_Source passage_.
The Akkadian Proverbs and Counsels:
This is folk wisdom.  Some of this in Proverbs--sayings about daily life.

Clement's Wisdom in Theology:
Three stages: Folk wisdom, court wisdom, and post exilic.  Proverbs is written as court wisdom.  Israel went into exile with Wisdom in its 'first draft'.  So, much could be done with it then.  Also, it was not as tied as the written Torah was to the nation-state.  Wisdom is modest in its expectations about the future and God's action. Reflects the exile.  On the social background of Wisdom literature, see Robert Gordis, 'The Social Background of Wisdom Literature, in Poets, Prophets, and Sages.  He argues that it was formed between the sixth and second centuries, BCE.  It was not a working-class phenomenon.  Wisdom literature, being of the upper class, has a conservative bent.  Also, the Wisdom literature assumes an urban society.  Opposition to social change.  
Clement also points out that Wisdom has been marginalized as a part of the O.T.  Why?  It is not a narrative. Also, it is anthropocentric; less so theological.  Also, it conflicts with Torah (ethical teachings).  The words are more abstract.  Others, such as covenant and election, which are more concrete as in God's actions in history, are not in Wisdom lit.  Also, creation is an important moment in Proverbs--rather than exodus as the central moment.  Protestant theology has seen exodus as being central to O.T. For example, von Rad sees creation as well as Sinai as being secondary to that of God's actions in Israel's history.  See: Leo Perdue, Wisdom and Creation.   Creation can be used as a criterion to view Wisdom Lit.  James Crenshaw has written an introductory text on Wisdom lit.: His view is not theological.  He sees Job as trumping God on the matter of justice.
Pieper, 'Prudence':
Modern usage: selfish, clever tactics, cunning(astutia).  His usage: using reality as a means; having foresight.  Prudence: as cognition, the ability to be still in order to obtain an objective perception of reality.  And, the foresight to use this perception.  A telos assumed. It is opposed to wanting security(covetous).  Davis: how far ahead can we see the consequences of our actions?  This would sober us up.  Especially now that we have the technology to make massive changes.

_To do_.
a) Please quote the Wisdom literature notes between "Clement's Wisdom in" and "to social change.", inclusive.
b) In the Wisdom literature notes, between which centuries does Robert Gordis argue Wisdom literature was formed?
The listing after this isn't needed for anything here.

_Source information_.
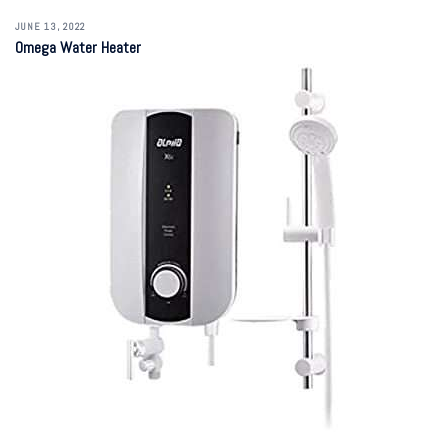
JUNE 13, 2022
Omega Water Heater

==

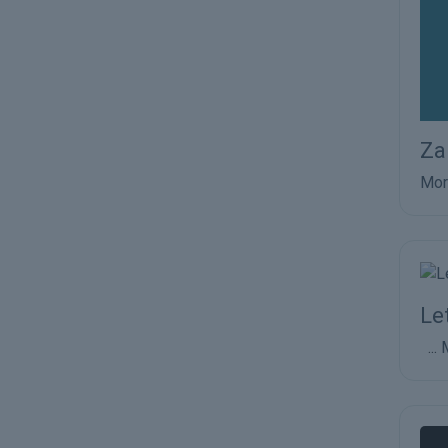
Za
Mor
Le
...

_Answers to the problems_.
a)
Clement's Wisdom in Theology:
Three stages: Folk wisdom, court wisdom, and post exilic.  Proverbs is written as court wisdom.  Israel went into exile with Wisdom in its 'first draft'.  So, much could be done with it then.  Also, it was not as tied as the written Torah was to the nation-state.  Wisdom is modest in its expectations about the future and God's action. Reflects the exile.  On the social background of Wisdom literature, see Robert Gordis, 'The Social Background of Wisdom Literature, in Poets, Prophets, and Sages.  He argues that it was formed between the sixth and second centuries, BCE.  It was not a working-class phenomenon.  Wisdom literature, being of the upper class, has a conservative bent.  Also, the Wisdom literature assumes an urban society.  Opposition to social change.

b) Between the sixth and second centuries BCE.